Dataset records

################

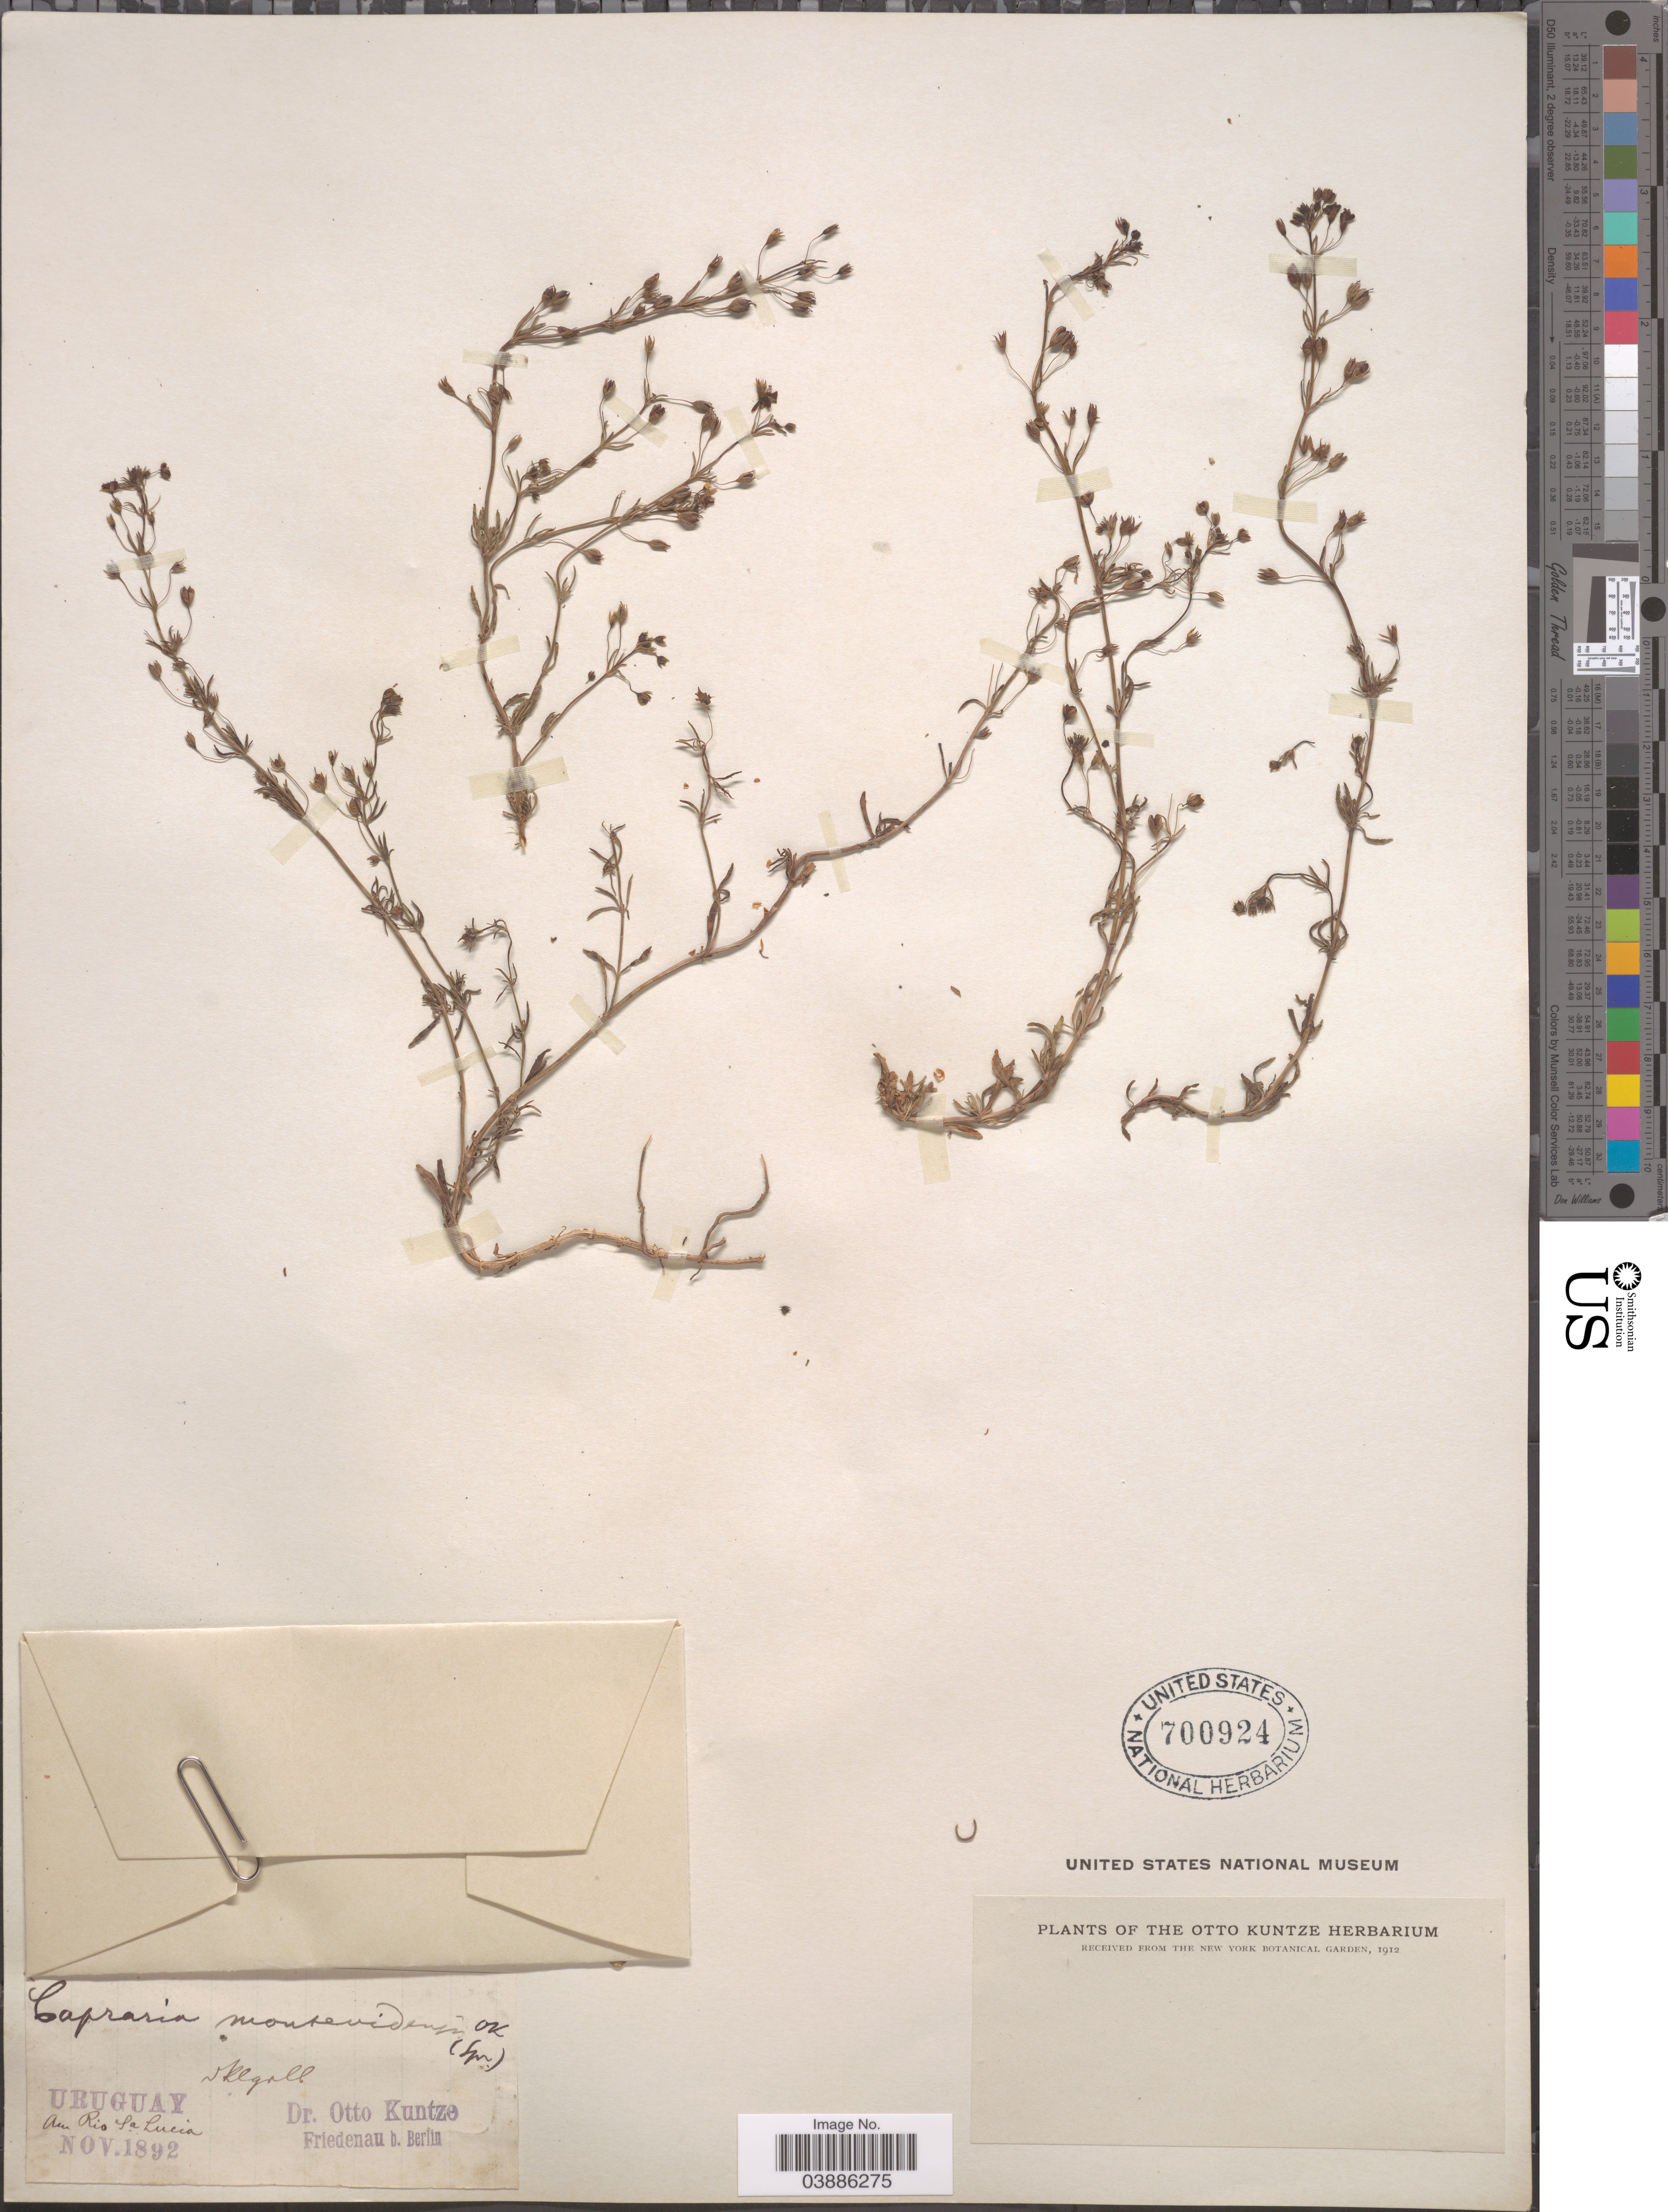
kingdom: Plantae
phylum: Tracheophyta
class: Magnoliopsida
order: Lamiales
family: Plantaginaceae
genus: Scoparia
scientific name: Scoparia montevidensis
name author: (Spreng.) R.E. Fr.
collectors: C.E.O. Kuntze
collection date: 1892-11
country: Uruguay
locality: Am Rio sa Lucia.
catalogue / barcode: US 700924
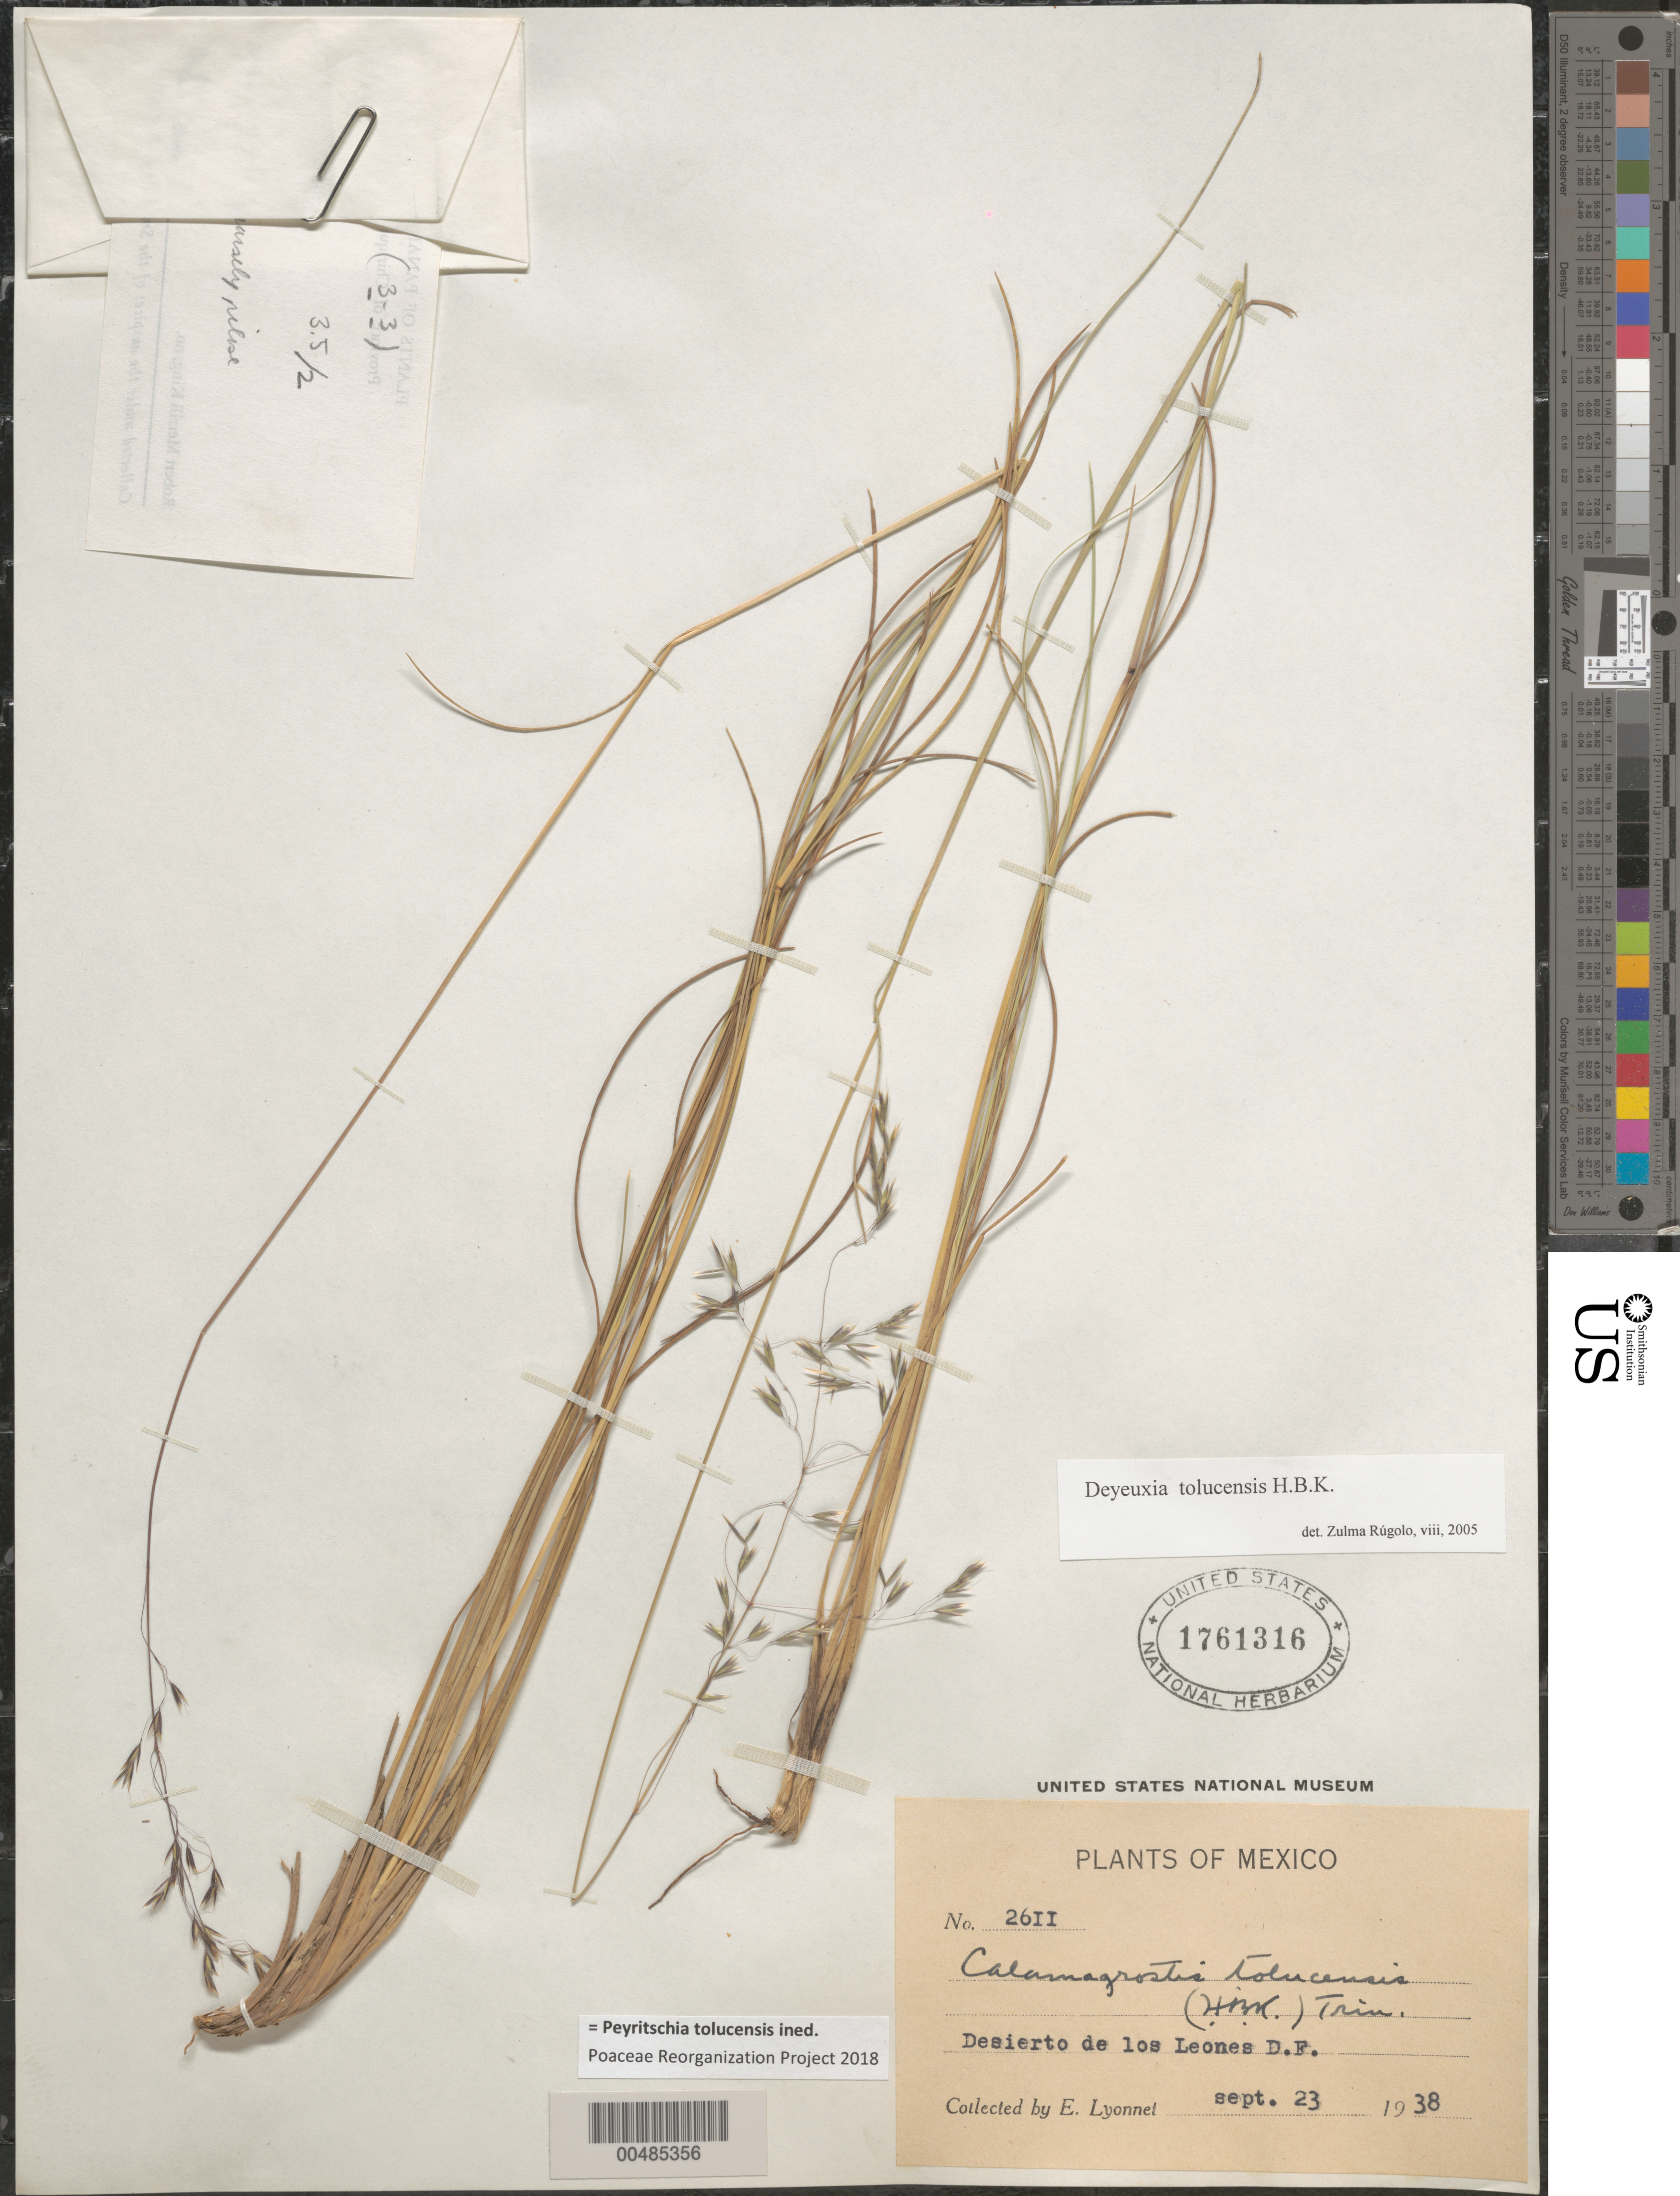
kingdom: Plantae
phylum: Tracheophyta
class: Liliopsida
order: Poales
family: Poaceae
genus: Peyritschia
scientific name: Peyritschia tolucensis ined.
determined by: Poaceae Reorganization Project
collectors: Bro. E. Lyonnet et al.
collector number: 2611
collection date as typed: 23 Sep 1938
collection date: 1938-09-23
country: Mexico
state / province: Distrito Federal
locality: Desierto de Los Leones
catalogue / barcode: US 1761316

################

TASK GOAL: Transcribe the lines of every row above exactly as they appear, leaving out the pictures.

OUTPUT FOR THIS EXERCISE:
kingdom: Plantae
phylum: Tracheophyta
class: Magnoliopsida
order: Lamiales
family: Plantaginaceae
genus: Scoparia
scientific name: Scoparia montevidensis
name author: (Spreng.) R.E. Fr.
collectors: C.E.O. Kuntze
collection date: 1892-11
country: Uruguay
locality: Am Rio sa Lucia.
catalogue / barcode: US 700924
kingdom: Plantae
phylum: Tracheophyta
class: Liliopsida
order: Poales
family: Poaceae
genus: Peyritschia
scientific name: Peyritschia tolucensis ined.
determined by: Poaceae Reorganization Project
collectors: Bro. E. Lyonnet et al.
collector number: 2611
collection date as typed: 23 Sep 1938
collection date: 1938-09-23
country: Mexico
state / province: Distrito Federal
locality: Desierto de Los Leones
catalogue / barcode: US 1761316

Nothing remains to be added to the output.